Subsequent assaults mounted by the group have weaponized a Microsoft Home windows OLE flaw (CVE-2014-6332) by way of a booby-trapped attachment despatched in a spear-phishing e mail to a person then working for the French Ministry of International Affairs in Taiwan to deploy one other trojan associated to Elise codenamed Emissary.
Within the newest wave of assaults noticed by Symantec, the attackers have leveraged reliable executables from Pattern Micro (“tmdbglog.exe”) and Bitdefender (“bds.exe”) to sideload malicious DLL recordsdata, which act as loaders to decrypt and launch a next-stage payload embedded inside a domestically saved file.
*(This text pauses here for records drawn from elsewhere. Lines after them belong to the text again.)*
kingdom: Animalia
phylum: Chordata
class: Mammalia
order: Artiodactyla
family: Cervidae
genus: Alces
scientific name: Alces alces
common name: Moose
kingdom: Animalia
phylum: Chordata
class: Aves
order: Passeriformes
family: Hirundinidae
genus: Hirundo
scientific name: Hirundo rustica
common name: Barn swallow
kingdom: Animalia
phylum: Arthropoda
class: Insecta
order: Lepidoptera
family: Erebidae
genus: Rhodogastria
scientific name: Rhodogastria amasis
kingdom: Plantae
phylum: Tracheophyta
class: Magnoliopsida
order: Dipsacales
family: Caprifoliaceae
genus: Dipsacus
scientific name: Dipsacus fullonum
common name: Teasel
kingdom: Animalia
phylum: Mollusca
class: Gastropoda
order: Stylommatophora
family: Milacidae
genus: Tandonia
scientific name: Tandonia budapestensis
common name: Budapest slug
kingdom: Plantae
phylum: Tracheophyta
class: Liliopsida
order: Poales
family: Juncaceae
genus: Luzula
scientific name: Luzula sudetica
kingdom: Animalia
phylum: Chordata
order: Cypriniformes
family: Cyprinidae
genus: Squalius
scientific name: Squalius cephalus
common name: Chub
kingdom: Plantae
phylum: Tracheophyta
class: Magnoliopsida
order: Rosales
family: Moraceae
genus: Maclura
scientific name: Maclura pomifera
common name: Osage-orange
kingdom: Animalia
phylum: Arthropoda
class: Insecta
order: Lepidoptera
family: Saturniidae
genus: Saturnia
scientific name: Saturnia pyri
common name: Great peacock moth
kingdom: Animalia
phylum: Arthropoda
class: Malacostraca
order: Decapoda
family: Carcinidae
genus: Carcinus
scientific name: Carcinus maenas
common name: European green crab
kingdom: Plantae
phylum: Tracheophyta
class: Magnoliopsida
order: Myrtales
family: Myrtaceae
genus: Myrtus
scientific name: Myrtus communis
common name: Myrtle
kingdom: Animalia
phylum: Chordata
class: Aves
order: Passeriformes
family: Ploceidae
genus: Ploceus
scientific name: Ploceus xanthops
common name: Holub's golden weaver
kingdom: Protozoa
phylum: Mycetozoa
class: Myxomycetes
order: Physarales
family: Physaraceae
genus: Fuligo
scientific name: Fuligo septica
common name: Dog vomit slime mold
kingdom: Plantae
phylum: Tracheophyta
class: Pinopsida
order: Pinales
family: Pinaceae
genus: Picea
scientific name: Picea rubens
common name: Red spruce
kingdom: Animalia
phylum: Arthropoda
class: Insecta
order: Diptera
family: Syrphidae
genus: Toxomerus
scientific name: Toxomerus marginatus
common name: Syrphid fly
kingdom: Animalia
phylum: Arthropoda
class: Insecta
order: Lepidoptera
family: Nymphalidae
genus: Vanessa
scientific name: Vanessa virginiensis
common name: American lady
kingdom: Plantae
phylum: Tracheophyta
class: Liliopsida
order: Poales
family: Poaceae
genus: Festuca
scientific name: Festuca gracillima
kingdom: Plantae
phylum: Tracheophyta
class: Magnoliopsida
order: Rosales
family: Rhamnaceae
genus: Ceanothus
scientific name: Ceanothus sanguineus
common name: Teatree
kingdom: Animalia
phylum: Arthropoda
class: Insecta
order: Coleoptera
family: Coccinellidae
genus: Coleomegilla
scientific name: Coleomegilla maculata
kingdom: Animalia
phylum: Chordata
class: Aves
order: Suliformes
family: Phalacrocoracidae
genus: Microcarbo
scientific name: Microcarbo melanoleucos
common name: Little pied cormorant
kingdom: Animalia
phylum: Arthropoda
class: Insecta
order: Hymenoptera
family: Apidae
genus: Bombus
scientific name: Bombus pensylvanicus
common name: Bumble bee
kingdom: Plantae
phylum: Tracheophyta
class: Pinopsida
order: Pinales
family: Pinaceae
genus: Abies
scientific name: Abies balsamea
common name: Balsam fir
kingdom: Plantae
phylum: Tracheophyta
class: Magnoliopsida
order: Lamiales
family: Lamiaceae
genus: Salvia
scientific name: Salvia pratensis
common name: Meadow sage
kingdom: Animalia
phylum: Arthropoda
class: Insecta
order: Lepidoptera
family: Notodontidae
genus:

The Bitdefender binary has additionally been used to sideload one other DLL, though the precise nature of the file is unclear. One other unknown side of the marketing campaign is the preliminary entry vector used to achieve the entities in query.
The assaults paved the way in which for an up to date model of Sagerunex, a device completely utilized by Lotus Panda. It comes with capabilities to reap goal host data, encrypt it, and exfiltrate the main points to an exterior server beneath the attacker’s management.
Additionally deployed within the assaults are a reverse SSH device, and two credential stealers ChromeKatz and CredentialKatz which are outfitted to siphon passwords and cookies saved within the Google Chrome internet browser.
“The attackers deployed the publicly out there Zrok peer-to-peer device, utilizing the sharing operate of the device to be able to present distant entry to companies that have been uncovered internally,” Symantec mentioned. “One other reliable device used was referred to as ‘datechanger.exe.’ It’s able to altering timestamps for recordsdata, presumably to muddy the waters for incident analysts.